A recent enforcement notice issued by the Information Commissioner's Office ("ICO") against the Metropolitan Police Service ("MPS") demonstrates that no organisation, not even enforcement bodies themselves, are immune from data protection laws. It also demonstrates the need to carefully assess, in advance, the impact of high-risk processing of personal data.
Enforcement notices are one of the regulatory sanctions available to the ICO, and require a controller to take specified steps. Failure to comply with an enforcement notice is a criminal offence. The enforcement notice in question was issued under section 40 of the now-repealed Data Protection Act 1998 ("DPA98") (because the infringing events took place before 25 May 2018, when the General Data Protection Regulation ("GDPR") and the Data Protection Act 2018 came into force), but it points towards a potential expansion of focus by the ICO when it comes to regulatory action. Traditionally, almost all ICO action in response to data protection infringements has been regarding poor data security, but the MPS enforcement notice was, instead, served because of wider concerns regarding fairness, purpose-limitation and accuracy.
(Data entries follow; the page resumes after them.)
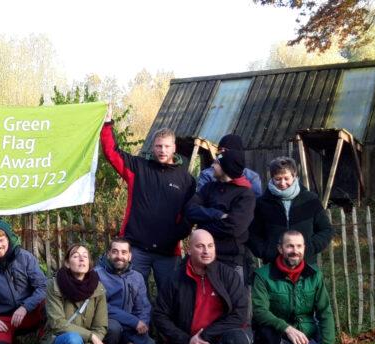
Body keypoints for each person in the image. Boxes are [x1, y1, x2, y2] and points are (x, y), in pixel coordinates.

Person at [100, 106, 196, 296]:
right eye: (159, 146)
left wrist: (177, 234)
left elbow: (190, 214)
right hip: (136, 249)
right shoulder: (138, 167)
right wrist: (107, 124)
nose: (162, 150)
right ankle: (136, 326)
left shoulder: (186, 180)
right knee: (131, 296)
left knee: (170, 297)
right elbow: (112, 153)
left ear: (174, 148)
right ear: (153, 147)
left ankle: (164, 327)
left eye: (167, 146)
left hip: (168, 253)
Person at [153, 230, 250, 344]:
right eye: (200, 246)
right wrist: (188, 341)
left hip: (220, 343)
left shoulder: (228, 275)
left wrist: (206, 335)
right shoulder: (175, 278)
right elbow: (159, 315)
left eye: (210, 246)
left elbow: (241, 313)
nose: (206, 251)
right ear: (189, 250)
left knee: (240, 340)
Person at [252, 230, 340, 344]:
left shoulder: (314, 275)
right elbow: (259, 311)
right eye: (290, 246)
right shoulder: (263, 276)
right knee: (265, 331)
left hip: (303, 339)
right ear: (280, 248)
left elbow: (325, 312)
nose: (295, 250)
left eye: (299, 246)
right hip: (276, 337)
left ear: (304, 248)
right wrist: (286, 328)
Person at [40, 244, 108, 344]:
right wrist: (91, 337)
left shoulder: (99, 288)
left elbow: (101, 327)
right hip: (58, 341)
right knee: (73, 339)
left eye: (85, 255)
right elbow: (57, 323)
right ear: (67, 263)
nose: (81, 258)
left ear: (90, 263)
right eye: (76, 255)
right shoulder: (54, 285)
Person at [248, 156, 333, 266]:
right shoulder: (262, 204)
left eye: (286, 178)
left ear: (294, 176)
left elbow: (326, 229)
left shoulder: (310, 200)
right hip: (273, 268)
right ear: (272, 178)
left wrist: (309, 247)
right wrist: (266, 252)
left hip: (305, 266)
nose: (282, 183)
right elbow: (252, 234)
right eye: (278, 179)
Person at [185, 148, 256, 275]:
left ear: (226, 167)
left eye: (217, 163)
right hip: (203, 259)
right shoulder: (208, 188)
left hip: (230, 260)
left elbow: (234, 228)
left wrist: (202, 227)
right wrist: (217, 214)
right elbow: (190, 210)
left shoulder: (245, 194)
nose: (212, 165)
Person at [94, 238, 154, 344]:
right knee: (113, 328)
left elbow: (144, 307)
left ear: (130, 256)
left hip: (130, 329)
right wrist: (134, 321)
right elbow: (102, 306)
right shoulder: (97, 275)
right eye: (115, 252)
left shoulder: (137, 277)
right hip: (107, 325)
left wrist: (140, 336)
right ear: (108, 254)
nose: (119, 256)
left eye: (123, 252)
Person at [197, 134, 262, 198]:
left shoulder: (252, 177)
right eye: (218, 152)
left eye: (224, 151)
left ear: (236, 154)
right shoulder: (207, 174)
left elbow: (255, 204)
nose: (219, 156)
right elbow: (200, 201)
In response to the 2011 London Riots, the MPS set up a database known as the "Gangs Matrix". It records the personal data of individuals who are either gang members or suspected gang members (which, notably, includes the victims of gang-related crime). In some cases, the individuals were under the age of 18. After concerns were raised by Amnesty International, the ICO opened an investigation into the database, and found that there had been serious infringements of the DPA98. These included:
- retaining personal data for longer than necessary;
- excessive processing of data;
- processing data in a way which was not fair, lawful or in accordance with the conditions contained within the legislation;
- failing to take appropriate action against unauthorised or unlawful processing of data and against the accidental loss of personal data; and
- processing inaccurate data.
Data sharing between organisations
The Gangs Matrix contains personal data such as individuals' names, dates of birth, home address, identity code (which is used to identify ethnicity), rank and score per the Matrix criteria (reflecting an individual's levels of risk and harm) and police and partner intelligence information.
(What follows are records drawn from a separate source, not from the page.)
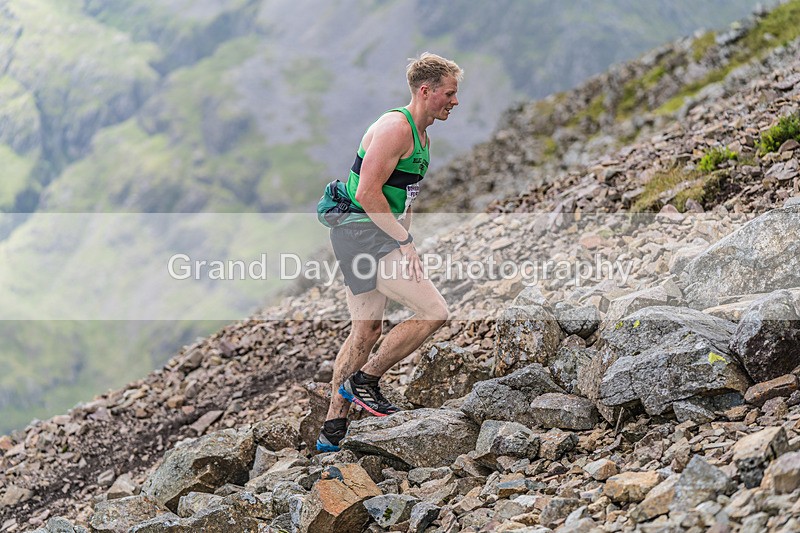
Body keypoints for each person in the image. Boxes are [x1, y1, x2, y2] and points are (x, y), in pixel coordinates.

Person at [316, 53, 463, 452]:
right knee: (435, 311)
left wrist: (406, 237)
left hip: (372, 232)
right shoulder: (396, 128)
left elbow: (404, 196)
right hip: (362, 232)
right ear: (425, 90)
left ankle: (332, 429)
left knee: (366, 329)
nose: (454, 101)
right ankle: (365, 380)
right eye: (449, 94)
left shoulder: (423, 135)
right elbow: (366, 193)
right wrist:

The personal data was shared between agencies and third party bodies, including housing associations, education authorities, the CPS and all 32 London Boroughs. It was shared for the purposes of potential enforcement and "diversion activity" against the suspected gang members. In this regard, the MPS relied on specified conditions in the DPA98 set out in Schedules 2 and 3, asserting that the processing was necessary under other statutory provisions, and for the administration of justice.
The ICO found that the data sharing was occurring informally between the MPS and the third parties. The data was often saved locally by individuals within the MPS and also by the third parties who received the personal data. This made it more difficult for the organisations to maintain control over who was accessing the data. Further, the MPS had failed to secure information sharing agreements with the third parties, which the ICO said was a basic necessity when sharing personal data between organisations.
The ICO was concerned about the large amounts of personal data being shared and the accuracy of that data. Crucially, the MPS had failed to carry out either a data protection or privacy impact assessment in relation to the Gangs Matrix. Although such impact assessments were not mandated under DPA98 (which they are now under the GDPR), they have for some time been recommended by the ICO as best practice for identifying and minimising the privacy risks of projects or policies. The ICO was particularly concerned that victims of gang-related violence were included in the Gangs Matrix without a distinction being made between them and the perpetrators of crime. The majority (64%) of the individuals in the Gangs Matrix were rated as green (low risk). In light of this, the ICO considered that the data processing by the MPS was excessive and lacking in differentiation.
It is interesting to consider whether the enforcement notice shows a change of focus of the ICO's regulatory action. If infringements of the fairness and transparency principles of data protection law are going to be priorities for the ICO, then many data controllers may need to reassess their own practices. Above all, this might indicate the importance of adopting a "data protection by design" approach – ensuring that an assessment of the impact of processing on the rights and freedoms of data subjects is undertaken at an early stage of policy development. Although data protection by design, and – more broadly – privacy by design, have been established concepts for some years, they have now been given a statutory underpinning in Article 25 of the GDPR (with the need, in certain circumstances, for data protection impact assessments appearing in Article 35).
Failure to carry out these requirements under GDPR can lead to significant costs and reputational issues for businesses and organisations further down the line. Much media focus has, perhaps understandably, been on the huge monetary penalty notices available to the ICO under GDPR. However, it should not be overlooked that the ICO has various other wide-ranging powers including the power to order data controllers to stop, or make major changes to, the systems they have in place. As the MPS have discovered, the exercise of those powers can potentially be just as costly as monetary penalties.